# [ФРАГМЕНТ ТЕКСТА]
Вторая регулятивная идея чисто спекулятивного разума есть понятие мира вообще. Действительно, природа, собственно, есть единственный данный объект, в отношении которого разум нуждается в регулятивных принципах. Эта природа двойственна: она есть или мыслящая, или телесная природа. Чтобы мыслить одну лишь телесную природу по ее внутренней возможности, т. е. определять применение к ней категорий, мы не нуждаемся в идее, т. е. в представлении, выходящем за пределы опыта; к тому же в отношении телесной природы и невозможна никакая идея, так как мы руководствуемся в ней только чувственным созерцанием, а не так, как в психологическом основании понятия (Я), которое а priori содержит определенную форму мышления, а именно единство мышления5.
Иными словами, в той мере, в какой понятие природы относится к живой телесности, мы не нуждаемся для ее схватывания ни в какой идее. Тело дано нам в непосредственном опыте. Но когда мы переходим от тела к неодушевленной природе, необъятной в своей экстенсивности, мы переносим представление, эмпирически работающее в области телесного, на совершенно иной «объект», и тут мы нуждаемся в идее:
…для чистого разума нам остается только природа вообще и полнота условий в ней согласно некоторому принципу. Абсолютная полнота рядов этих условий при выведении их членов есть идея, которая в эмпирическом применении разума никогда, правда, не может быть полностью осуществлена, однако все же служит правилом, руководствуясь которым мы должны поступать по отношению к таким рядам, а именно при объяснении данных явлений (в нисхождении или восхождении), так, как если бы ряд сам по себе был бесконечным, т. е. in indefinitum; там же, где сам разум рассматривается как определяющая причина (в свободе), следовательно, где речь идет о практических принципах, мы должны поступать так, как если бы перед нами находился не объект чувств, а объект чистого рассудка, где условия могут полагаться не в ряду явлений, а вне его, и ряд состояний может рассматриваться так, как если бы он начинался прямо (посредством интеллигибельной причины)6.

# [ЗАДАНИЕ A]
Переведите на английский язык предложение из фрагмента текста о регулятивных идеях: «Тело дано нам в непосредственном опыте».
# [ЗАДАНИЕ B]
Ответьте на вопросы по фрагменту текста о регулятивных идеях:
(i) Какое понятие названо второй регулятивной идеей чисто спекулятивного разума?
(ii) На какие два вида делится природа?
(iii) Как мы должны поступать по отношению к рядам условий при объяснении данных явлений?
Опирайтесь исключительно на фрагмент текста.

# [ИСХОДНЫЙ МАТЕРИАЛ]
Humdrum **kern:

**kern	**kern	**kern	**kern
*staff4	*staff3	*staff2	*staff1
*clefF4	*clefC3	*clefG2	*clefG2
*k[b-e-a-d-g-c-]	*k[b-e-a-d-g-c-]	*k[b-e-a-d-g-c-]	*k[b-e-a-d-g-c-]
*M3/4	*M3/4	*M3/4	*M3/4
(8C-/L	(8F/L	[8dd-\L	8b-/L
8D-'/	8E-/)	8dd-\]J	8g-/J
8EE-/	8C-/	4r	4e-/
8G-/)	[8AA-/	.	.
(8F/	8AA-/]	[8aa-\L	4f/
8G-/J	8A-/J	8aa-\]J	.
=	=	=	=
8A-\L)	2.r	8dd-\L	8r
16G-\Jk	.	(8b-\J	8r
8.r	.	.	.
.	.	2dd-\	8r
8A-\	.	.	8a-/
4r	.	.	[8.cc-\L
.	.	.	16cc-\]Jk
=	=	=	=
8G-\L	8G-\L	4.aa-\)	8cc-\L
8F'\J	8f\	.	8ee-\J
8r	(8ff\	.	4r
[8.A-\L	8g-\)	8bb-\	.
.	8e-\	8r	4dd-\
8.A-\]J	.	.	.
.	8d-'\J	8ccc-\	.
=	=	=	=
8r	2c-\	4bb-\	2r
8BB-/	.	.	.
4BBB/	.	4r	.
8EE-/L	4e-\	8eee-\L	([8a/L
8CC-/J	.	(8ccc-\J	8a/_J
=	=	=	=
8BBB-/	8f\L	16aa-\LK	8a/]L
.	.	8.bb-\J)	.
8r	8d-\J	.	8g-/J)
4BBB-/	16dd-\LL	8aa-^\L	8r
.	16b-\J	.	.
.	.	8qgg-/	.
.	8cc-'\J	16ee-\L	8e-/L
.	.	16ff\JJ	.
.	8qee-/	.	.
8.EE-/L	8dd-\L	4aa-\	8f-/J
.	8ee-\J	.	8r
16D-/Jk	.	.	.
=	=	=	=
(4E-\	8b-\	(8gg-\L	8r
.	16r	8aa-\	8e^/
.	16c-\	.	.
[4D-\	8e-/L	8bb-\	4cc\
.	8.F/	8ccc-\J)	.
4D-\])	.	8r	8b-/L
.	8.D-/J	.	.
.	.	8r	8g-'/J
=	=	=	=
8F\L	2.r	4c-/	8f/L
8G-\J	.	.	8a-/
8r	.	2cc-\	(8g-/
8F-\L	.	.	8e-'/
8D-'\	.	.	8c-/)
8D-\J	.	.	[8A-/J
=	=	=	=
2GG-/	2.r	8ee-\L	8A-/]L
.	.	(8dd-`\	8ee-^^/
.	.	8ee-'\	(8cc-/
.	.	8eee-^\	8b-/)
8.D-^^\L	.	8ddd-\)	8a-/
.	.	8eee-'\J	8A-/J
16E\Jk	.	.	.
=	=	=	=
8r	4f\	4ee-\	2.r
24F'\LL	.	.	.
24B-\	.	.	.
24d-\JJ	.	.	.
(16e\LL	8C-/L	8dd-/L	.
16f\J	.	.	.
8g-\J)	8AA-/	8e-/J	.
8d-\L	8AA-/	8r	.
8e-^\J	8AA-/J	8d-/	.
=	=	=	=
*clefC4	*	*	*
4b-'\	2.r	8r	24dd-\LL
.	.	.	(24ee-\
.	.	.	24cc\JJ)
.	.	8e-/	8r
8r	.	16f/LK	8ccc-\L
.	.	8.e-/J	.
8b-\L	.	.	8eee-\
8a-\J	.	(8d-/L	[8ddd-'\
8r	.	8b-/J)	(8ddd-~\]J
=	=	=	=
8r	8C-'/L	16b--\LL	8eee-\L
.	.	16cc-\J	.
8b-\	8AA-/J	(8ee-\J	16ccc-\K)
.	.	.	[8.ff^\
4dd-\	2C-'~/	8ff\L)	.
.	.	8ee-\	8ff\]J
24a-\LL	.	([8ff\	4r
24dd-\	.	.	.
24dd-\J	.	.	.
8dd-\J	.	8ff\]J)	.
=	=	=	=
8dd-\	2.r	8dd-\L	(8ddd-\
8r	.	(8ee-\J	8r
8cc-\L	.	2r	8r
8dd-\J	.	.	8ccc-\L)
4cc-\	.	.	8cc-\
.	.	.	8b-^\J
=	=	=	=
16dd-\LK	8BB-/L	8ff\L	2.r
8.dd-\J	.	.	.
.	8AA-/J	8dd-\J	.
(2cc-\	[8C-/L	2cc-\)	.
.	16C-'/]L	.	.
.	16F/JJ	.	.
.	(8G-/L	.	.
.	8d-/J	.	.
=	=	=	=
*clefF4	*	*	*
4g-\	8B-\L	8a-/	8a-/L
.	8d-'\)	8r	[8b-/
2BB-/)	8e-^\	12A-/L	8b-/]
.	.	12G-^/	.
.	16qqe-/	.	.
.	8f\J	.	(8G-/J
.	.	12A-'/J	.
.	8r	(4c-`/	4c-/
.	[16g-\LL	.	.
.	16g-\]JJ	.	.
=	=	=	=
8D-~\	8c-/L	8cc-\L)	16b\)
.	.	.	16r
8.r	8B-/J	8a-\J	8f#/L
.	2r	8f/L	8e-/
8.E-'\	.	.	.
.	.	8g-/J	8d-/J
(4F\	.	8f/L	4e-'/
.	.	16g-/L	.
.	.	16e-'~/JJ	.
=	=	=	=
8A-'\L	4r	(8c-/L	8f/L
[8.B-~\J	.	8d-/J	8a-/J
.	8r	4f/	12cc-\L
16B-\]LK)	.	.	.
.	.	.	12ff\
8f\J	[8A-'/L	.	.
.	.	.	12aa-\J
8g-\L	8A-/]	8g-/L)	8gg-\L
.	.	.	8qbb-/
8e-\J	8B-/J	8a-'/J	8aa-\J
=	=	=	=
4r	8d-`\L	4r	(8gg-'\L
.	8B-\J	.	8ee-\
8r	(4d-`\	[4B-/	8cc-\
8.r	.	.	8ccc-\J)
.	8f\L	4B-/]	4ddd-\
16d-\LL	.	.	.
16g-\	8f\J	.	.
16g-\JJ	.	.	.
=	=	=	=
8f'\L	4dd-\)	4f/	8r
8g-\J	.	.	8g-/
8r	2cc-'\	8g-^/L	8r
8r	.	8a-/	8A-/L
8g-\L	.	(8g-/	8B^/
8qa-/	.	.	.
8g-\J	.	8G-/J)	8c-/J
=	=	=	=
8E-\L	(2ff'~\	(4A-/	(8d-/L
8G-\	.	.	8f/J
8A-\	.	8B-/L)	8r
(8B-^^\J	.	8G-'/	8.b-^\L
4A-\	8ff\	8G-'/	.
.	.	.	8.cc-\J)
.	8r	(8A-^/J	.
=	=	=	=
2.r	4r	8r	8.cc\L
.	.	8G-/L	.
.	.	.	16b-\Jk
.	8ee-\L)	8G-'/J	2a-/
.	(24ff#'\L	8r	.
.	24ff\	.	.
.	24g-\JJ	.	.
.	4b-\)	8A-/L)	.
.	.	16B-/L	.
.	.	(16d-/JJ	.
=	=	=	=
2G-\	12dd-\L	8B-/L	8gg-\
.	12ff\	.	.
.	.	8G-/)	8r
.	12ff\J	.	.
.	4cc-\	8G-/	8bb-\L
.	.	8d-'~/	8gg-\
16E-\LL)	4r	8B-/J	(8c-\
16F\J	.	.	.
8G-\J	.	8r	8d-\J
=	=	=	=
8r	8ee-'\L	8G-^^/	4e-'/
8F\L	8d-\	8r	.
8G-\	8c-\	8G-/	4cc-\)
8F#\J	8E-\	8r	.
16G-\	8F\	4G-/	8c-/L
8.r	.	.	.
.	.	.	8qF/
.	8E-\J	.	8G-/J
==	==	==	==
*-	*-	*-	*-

# [ПРАВИЛЬНЫЙ ОТВЕТ A]
The body is given to us in immediate experience.

# [ПРАВИЛЬНЫЙ ОТВЕТ B]
(i) Понятие мира вообще.
(ii) На мыслящую и телесную природу.
(iii) Так, как если бы ряд сам по себе был бесконечным, т. е. in indefinitum.